__Task__. Find every line in the rows below that contains the string "zintegrowane", and copy each one out in full. Count only matches with the same case.

__Records to process__.
━━━━━━━━━━
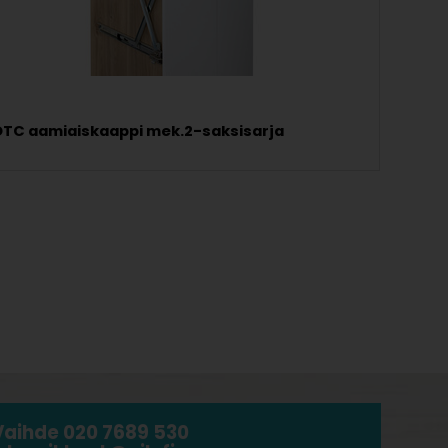
DTC aamiaiskaappi mek.2-saksisarja
Vaihde 020 7689 530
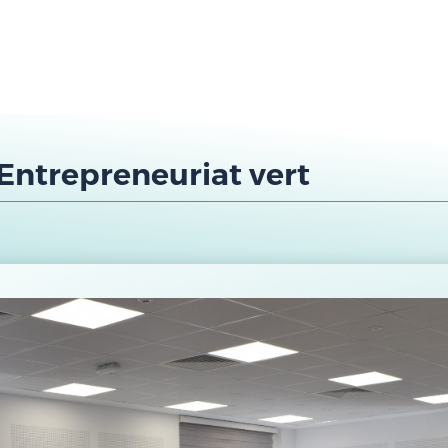
Entrepreneuriat vert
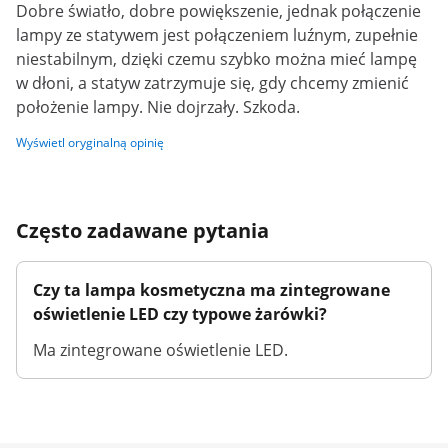
Dobre światło, dobre powiększenie, jednak połączenie
lampy ze statywem jest połączeniem luźnym, zupełnie
niestabilnym, dzięki czemu szybko można mieć lampę
w dłoni, a statyw zatrzymuje się, gdy chcemy zmienić
położenie lampy. Nie dojrzały. Szkoda.
Wyświetl oryginalną opinię
Często zadawane pytania
Czy ta lampa kosmetyczna ma zintegrowane
oświetlenie LED czy typowe żarówki?
Ma zintegrowane oświetlenie LED.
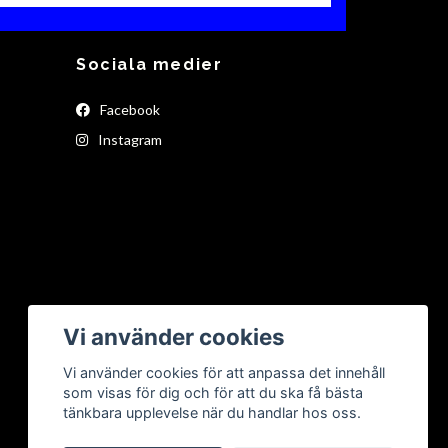
Sociala medier
Facebook
Instagram
Vi använder cookies
Vi använder cookies för att anpassa det innehåll
som visas för dig och för att du ska få bästa
tänkbara upplevelse när du handlar hos oss.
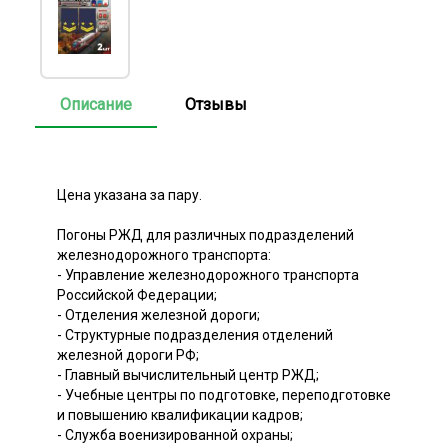
Описание
Отзывы
Цена указана за пару.
Погоны РЖД для различных подразделений
железнодорожного транспорта:
- Управление железнодорожного транспорта
Российской Федерации;
- Отделения железной дороги;
- Структурные подразделения отделений
железной дороги РФ;
- Главный вычислительный центр РЖД;
- Учебные центры по подготовке, переподготовке
и повышению квалификации кадров;
- Служба военизированной охраны;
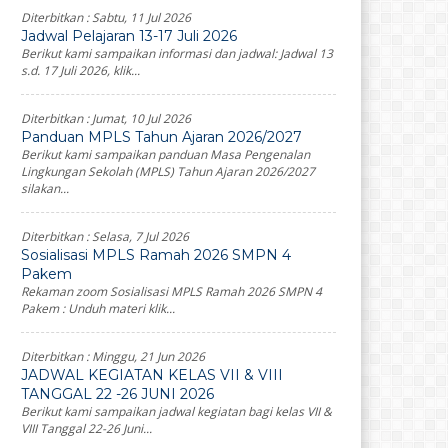
Diterbitkan :
Sabtu, 11 Jul 2026
Jadwal Pelajaran 13-17 Juli 2026
Berikut kami sampaikan informasi dan jadwal: Jadwal 13
s.d. 17 Juli 2026, klik...
Diterbitkan :
Jumat, 10 Jul 2026
Panduan MPLS Tahun Ajaran 2026/2027
Berikut kami sampaikan panduan Masa Pengenalan
Lingkungan Sekolah (MPLS) Tahun Ajaran 2026/2027
silakan...
Diterbitkan :
Selasa, 7 Jul 2026
Sosialisasi MPLS Ramah 2026 SMPN 4
Pakem
Rekaman zoom Sosialisasi MPLS Ramah 2026 SMPN 4
Pakem : Unduh materi klik...
Diterbitkan :
Minggu, 21 Jun 2026
JADWAL KEGIATAN KELAS VII & VIII
TANGGAL 22 -26 JUNI 2026
Berikut kami sampaikan jadwal kegiatan bagi kelas VII &
VIII Tanggal 22-26 Juni...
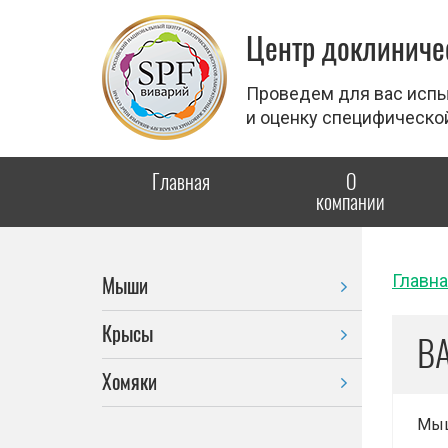
Центр доклиничес
Проведем для вас испы
и оценку специфическо
Главная
О
компании
Главн
Мыши
Крысы
BA
Хомяки
Мыш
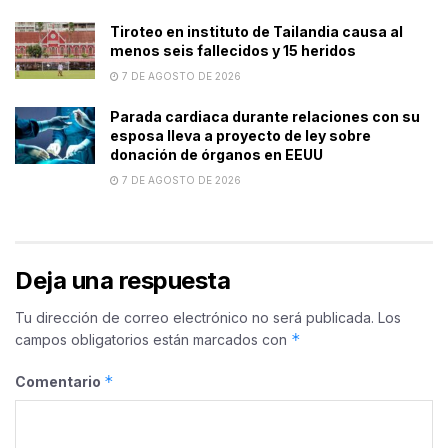
Tiroteo en instituto de Tailandia causa al
menos seis fallecidos y 15 heridos
7 DE AGOSTO DE 2026
Parada cardiaca durante relaciones con su
esposa lleva a proyecto de ley sobre
donación de órganos en EEUU
7 DE AGOSTO DE 2026
Deja una respuesta
Tu dirección de correo electrónico no será publicada.
Los
*
campos obligatorios están marcados con
*
Comentario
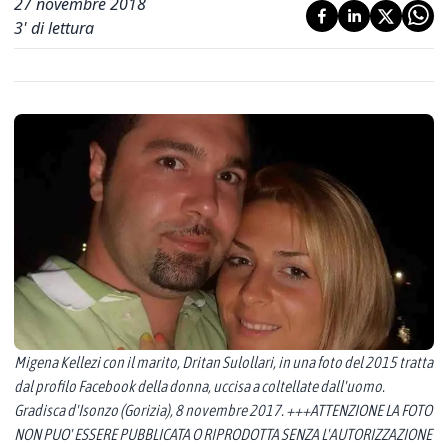
27 novembre 2018
3
' di lettura
Migena Kellezi con il marito, Dritan Sulollari, in una foto del 2015 tratta
dal profilo Facebook della donna, uccisa a coltellate dall'uomo.
Gradisca d'Isonzo (Gorizia), 8 novembre 2017. +++ATTENZIONE LA FOTO
NON PUO' ESSERE PUBBLICATA O RIPRODOTTA SENZA L'AUTORIZZAZIONE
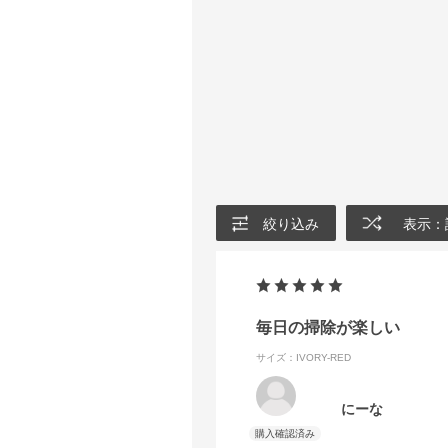
絞り込み
表示：
毎日の掃除が楽しい
サイズ：IVORY-RED
にーな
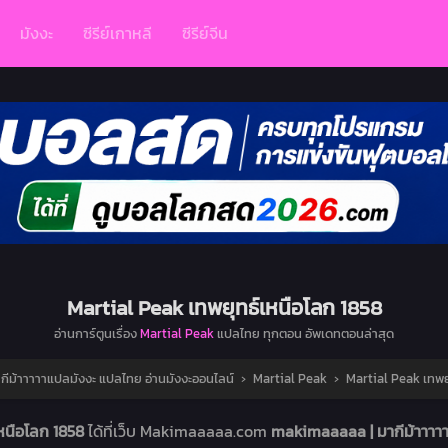
มังงะ
ซีรีย์เกาหลี
ซีรีย์จีน
Martial Peak เทพยุทธ์เหนือโลก 1858
อ่านการ์ตูนเรื่อง
Martial Peak
แปลไทย ทุกตอน อัพเดทตอนล่าสุด
ีม้าาาาาแปลมังงะ แปลไทย อ่านมังงะออนไลน์
›
Martial Peak
›
Martial Peak เทพย
เหนือโลก 1858
ได้ที่เว็บ Makimaaaaa.com
makimaaaaa | มากีม้าาาา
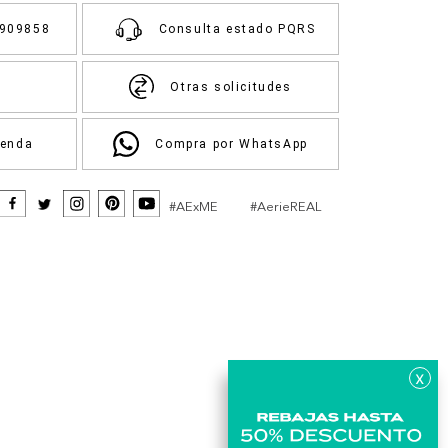
3909858
Consulta estado PQRS
Otras solicitudes
ienda
Compra por WhatsApp
#AExME
#AerieREAL
x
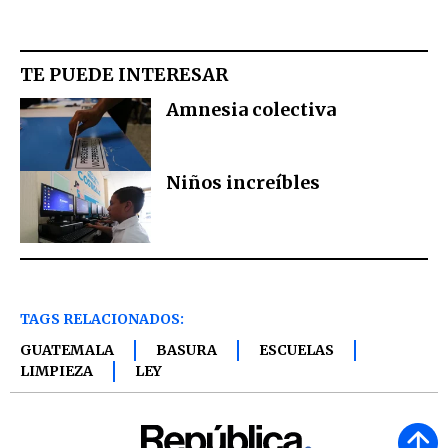
TE PUEDE INTERESAR
Amnesia colectiva​
Niños increíbles
TAGS RELACIONADOS:
GUATEMALA
BASURA
ESCUELAS
LIMPIEZA
LEY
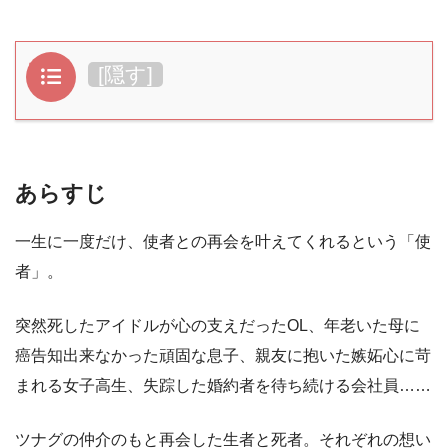
目次
[
隠す
]
あらすじ
一生に一度だけ、使者との再会を叶えてくれるという「使
者」。
突然死したアイドルが心の支えだったOL、年老いた母に
癌告知出来なかった頑固な息子、親友に抱いた嫉妬心に苛
まれる女子高生、失踪した婚約者を待ち続ける会社員……
ツナグの仲介のもと再会した生者と死者。それぞれの想い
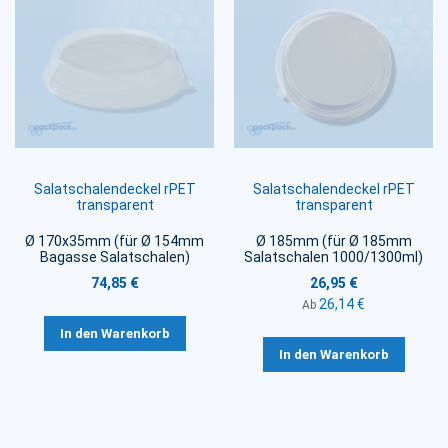
Salatschalendeckel rPET
Salatschalendeckel rPET
transparent
transparent
Ø 170x35mm (für Ø 154mm
Ø 185mm (für Ø 185mm
Bagasse Salatschalen)
Salatschalen 1000/1300ml)
74,85 €
26,95 €
26,14 €
Ab
In den Warenkorb
In den Warenkorb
━━━━━━━━━━
__Response to this exercise__.
Czy ta lampa kosmetyczna ma zintegrowane
Ma zintegrowane oświetlenie LED.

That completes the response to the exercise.